Outside, Burwell gives new meaning to “A murder of crows.”
Sadly, I was wrong about the heroic huntsman. Ah well.
Upstairs, Denise realizes that maybe Jess isn’t just “attention-seeking after all. Her revelation leads her to start packing her shit.
Meanwhile, a discovery at the feed store leads Jess (and the audience) to believe the family is in grave danger, so she and puppy-eyes Bobby rush home to save the day.
As everything comes to a head, Burwell has his own “revelations” (get it?) and turns into Jesus?
Just kidding. The religious imagery here is totally out of place given we haven’t had a single non-secular section of this movie.
None the less, finally I can say: Called it on the opening.
In the final showdown with the real BBEG, K-Stew’s face says it all as she delivers a scintillating line:
“We’re not your family!” as Burwell’s own dearly departed family sucks him into a hole in the cellar.
Jesus is that you? (The Messengers, 2007)
Another look of abject terror? (The Messengers, 2007)

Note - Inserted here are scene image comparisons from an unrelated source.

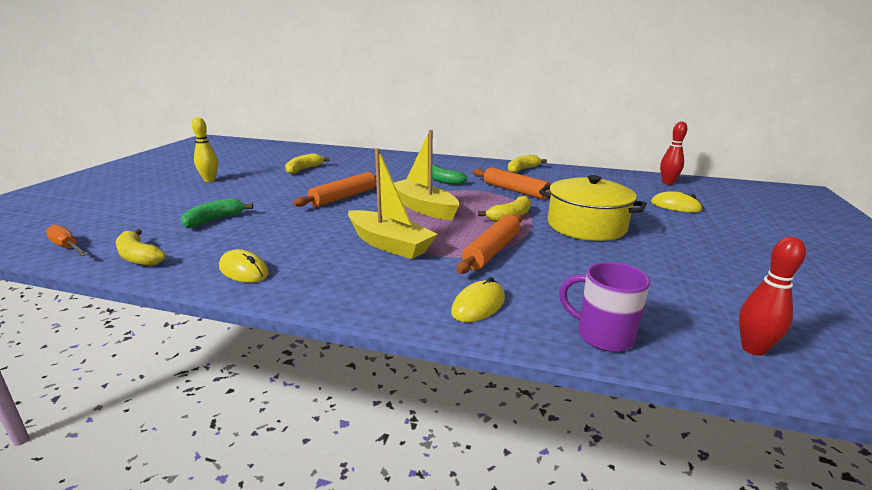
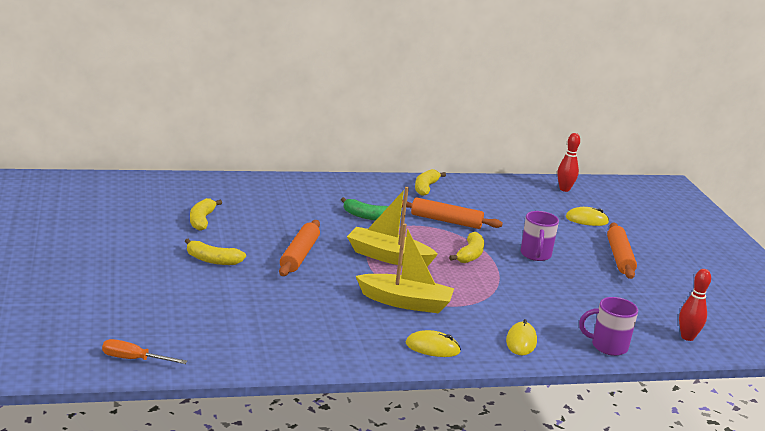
camera: 30 degrees left, 0 degrees up
(139, 257) = (218, 355): yellow banana -> yellow banana (212, 260)
(209, 180) = (121, 253): yellow bowling pin -> none
(214, 220) = (218, 305): green banana -> none
(244, 270) = (326, 349): yellow mouse -> yellow mouse (432, 347)
(492, 251) = (488, 294): orange rolling pin -> orange rolling pin (619, 257)
(586, 226) = (535, 255): yellow pot -> purple mug

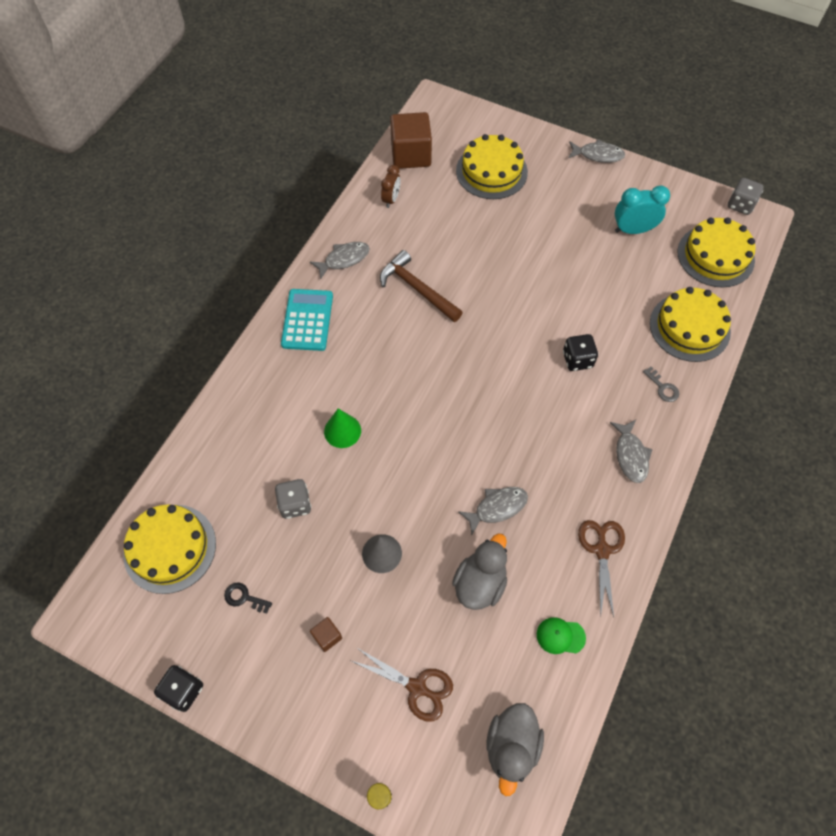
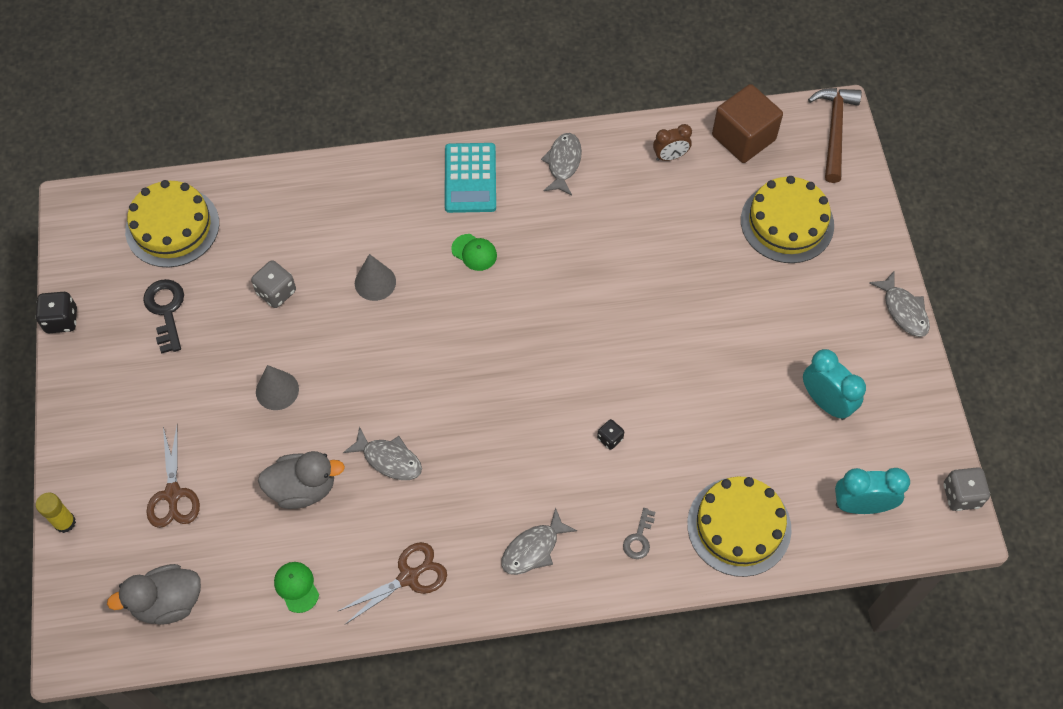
camera: 55 degrees right, 0 degrees up
(244, 597) = (166, 310): black key -> black key, size x1.65
(307, 320) = (470, 178): turquoise calculator -> turquoise calculator turned 120 degrees clockwise
(327, 636) = (173, 395): brown cube -> none
(342, 431) = (375, 282): green cone -> grey cone
(344, 259) = (563, 163): grey fish -> grey fish turned 105 degrees counterclockwise
(370, 353) = (474, 252): none -> green cap
(417, 289) = (580, 246): brown hammer -> brown hammer (834, 130)
(577, 360) = (610, 438): black dice -> black dice, size x0.62
(715, 256) = (861, 505): yellow cake -> turquoise clock

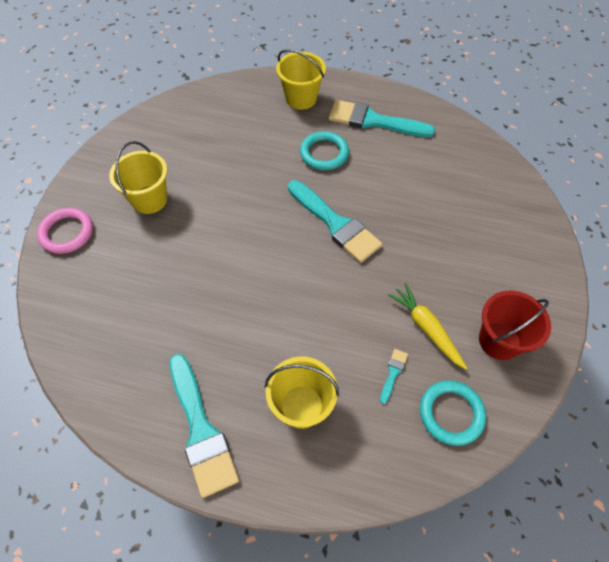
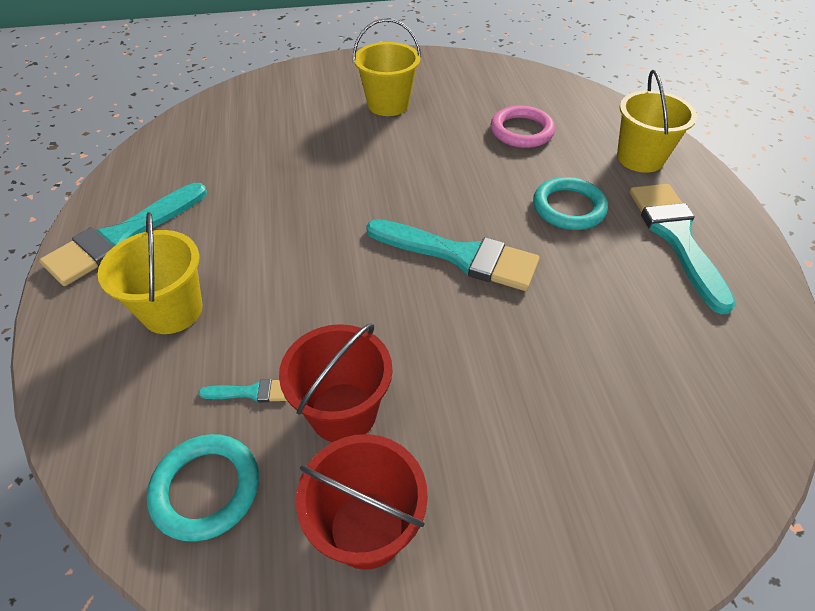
camera: 65 degrees right, 10 degrees down
(67, 233) = (315, 74): pink ring -> pink ring (521, 131)
(336, 224) = (460, 256): turquoise brush -> turquoise brush turned 90 degrees counterclockwise
(426, 328) = (343, 412): yellow carrot -> red bucket

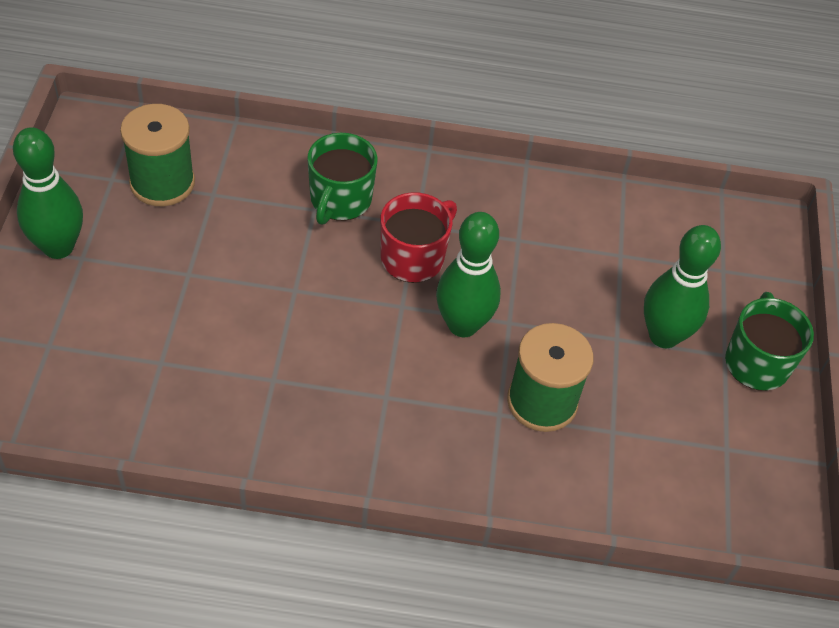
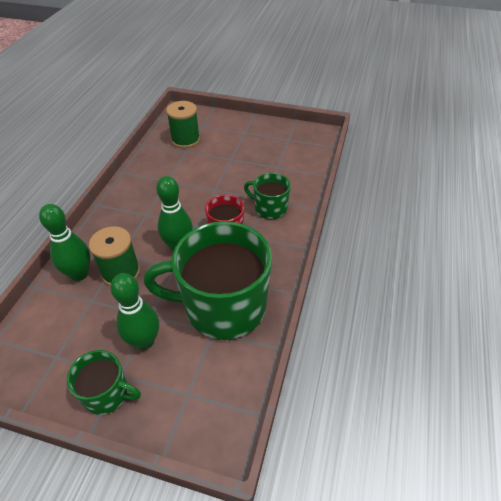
camera: 105 degrees right, 5 degrees down
(58, 247) = (251, 126): green bowling pin -> green bowling pin (79, 274)
(162, 183) = (285, 152): green spool -> green spool (185, 140)
(574, 246) = (223, 306): none -> green mug

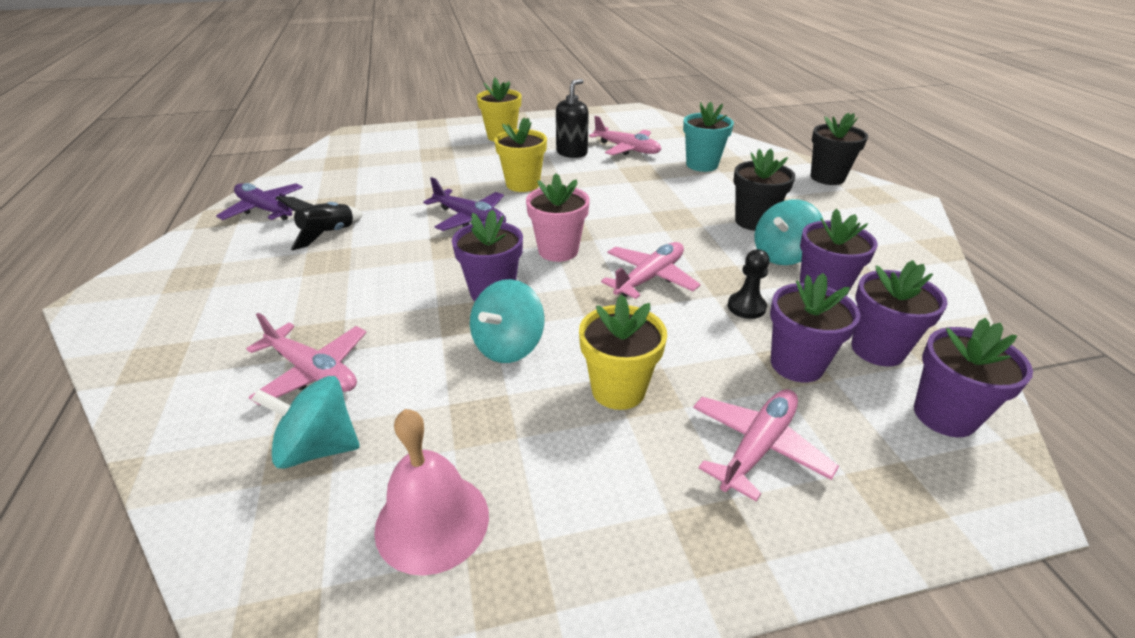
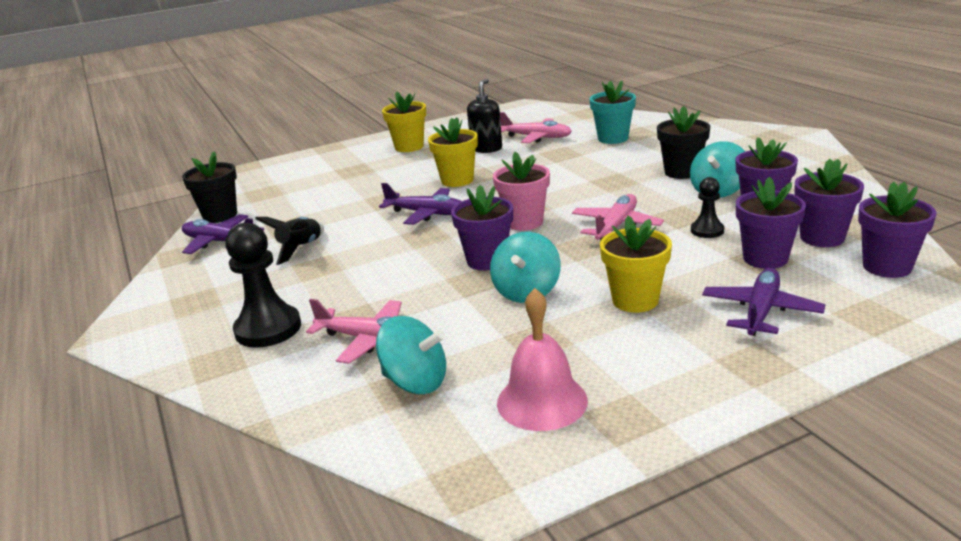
camera: 10 degrees left, 10 degrees down
(229, 329) = (268, 329): none -> black pawn
(318, 447) = (415, 382): turquoise spinning top -> turquoise spinning top turned 150 degrees counterclockwise
(758, 447) = (761, 311): pink plane -> purple plane
(827, 177) = (728, 130): black flower pot -> black flower pot (220, 215)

As the crows fly away, it’s clear that the Solomon family can heal and move on as Ben sends them off with a “Birdies!” and Jess man-splains to us that “Maybe they can rest now.”
Since the birds were such an obvious theme of the movie, shouldn’t they have used pigeons? I don’t know that crows were really known for their “Messenger” abilities.
Thanks for watching
However, it turns out that the original script by Todd Farmer was supposed to be called The Scarecrow. Personally, this would’ve been a much better title and judging from the movie I just saw, a better script as well. Multiple rewrites to The Scarecrow rendered us the film we just reviewed and clearly did nothing good for it.
Fortunately, Farmer’s original script survived in The Messengers 2: The Scarecrow. And I think I’ll give it a watch, because it can’t possibly be worse than The Messengers.
Crow, played by a raven (The Messengers, 2007)
If, after all this, you’re still interested in watching this movie: It’s available on Amazon Prime.